When I was publishing, I steered clear of anything post-1960s and pre-whatever year we were in. This was partly because I have a problem with calling my own lifetime history, but mainly for marketing reasons. Ask any bookseller where they shelve a book set in 1998.
In fact, when we were starting out and ran an X-Factor-style contest to find our launch titles (do you have X-Factor in the US?) one of the finalists was rejected purely on that basis: it was one of the best of the bunch: well-written, tightly plotted, with great characters and... you get the picture; but it was set in the 1990s, for reasons which made it impossible to rework into the 2000s.
But I’m now beginning to wonder if, as a marketing strategy, this is becoming outdated. The speed of progress seems to be increasing exponentially; my three-year-old laptop is practically an antique. And the publishing world has changed out of all recognition, even in the two years or so since I moved on. In my last year at the helm of a small indie, eBooks accounted for such a tiny proportion of the big companies’ sales that little guys like me could afford to ignore them. Today, the UK’s last remaining bookshop chain has reported an operating loss of many millions; add that to the way indie bookshops continue to tumble like dominoes and look for a cause, and the answer has to be... eBooks.

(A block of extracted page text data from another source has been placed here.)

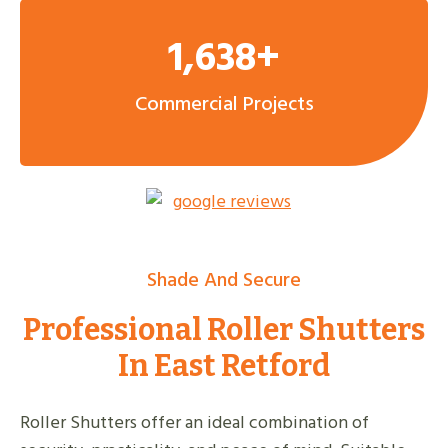
1,638+
Commercial Projects
Shade And Secure
Professional Roller Shutters
In East Retford
Roller Shutters offer an ideal combination of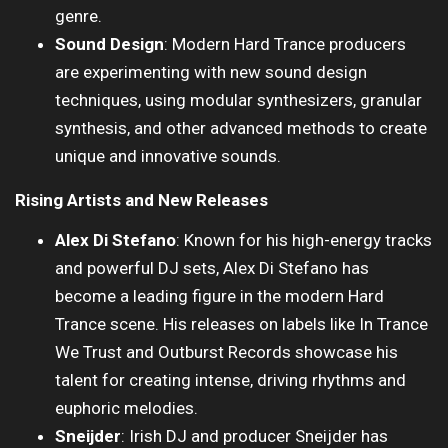
genre.
Sound Design
: Modern Hard Trance producers
are experimenting with new sound design
techniques, using modular synthesizers, granular
synthesis, and other advanced methods to create
unique and innovative sounds.
Rising Artists and New Releases
Alex Di Stefano
: Known for his high-energy tracks
and powerful DJ sets, Alex Di Stefano has
become a leading figure in the modern Hard
Trance scene. His releases on labels like In Trance
We Trust and Outburst Records showcase his
talent for creating intense, driving rhythms and
euphoric melodies.
Sneijder
: Irish DJ and producer Sneijder has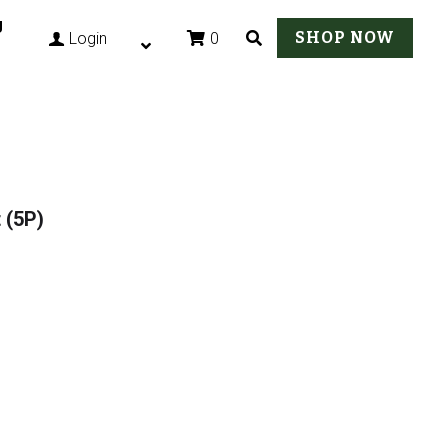
g
SHOP NOW
0
Login
 (5P)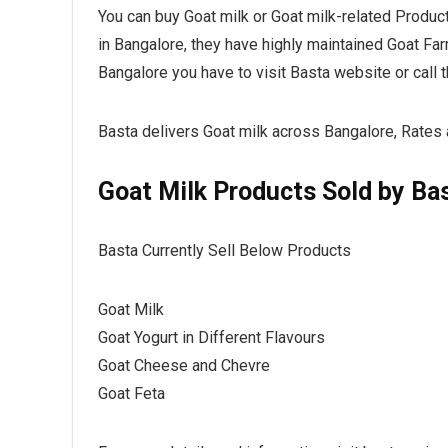
You can buy Goat milk or Goat milk-related Produc
in Bangalore, they have highly maintained Goat Far
Bangalore you have to visit Basta website or cal
Basta delivers Goat milk across Bangalore, Rates 
Goat Milk Products Sold by Ba
Basta Currently Sell Below Products
Goat Milk
Goat Yogurt in Different Flavours
Goat Cheese and Chevre
Goat Feta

And the assault of technology on the book trade must have had an effect on the average age of readers. The reading demographic used to be something of a mantra. How did it go? Eighty per cent of books are bought by women between the ages of forty-five and seventy; and eighty per cent of library members are over sixty. I don’t know how accurate that was, but someone must have gone to the trouble of studying the marketplace, so surely there was some truth in it.
But now that so much reading is done not from a thick chunk of paper you keep in your backpack, but from a gadget you carry in your pocket, are those numbers changing? I know a lot of 60-plus people who have an aversion to gadgets, but I can’t think of a single acquaintance under 40 who doesn’t carry a mobile phone. To be fair, a lot of those over-60s do too, and some of them even own e-readers; but the level of resistance to technology does seem to rise in proportion with age.
I’m sure I’ll get lots of protests along the lines of ‘My 90-year-old mother is part of an online poker syndicate, and Skypes me every day from her iPad’; I’m equally sure that mother exists, and more power to her. All I’m saying is she’s not in the majority among her age group. My point is that the marriage of reading and technology has given reading a new spin, indeed a new buzz, which possibly makes it more appealing to younger generations.
Which, in turn, means that history can begin more recently than thirty-five years ago. To me, a play set in the 1960s doesn’t quite qualify as period drama. To someone born in the 1990s, 1980 is a whole different world.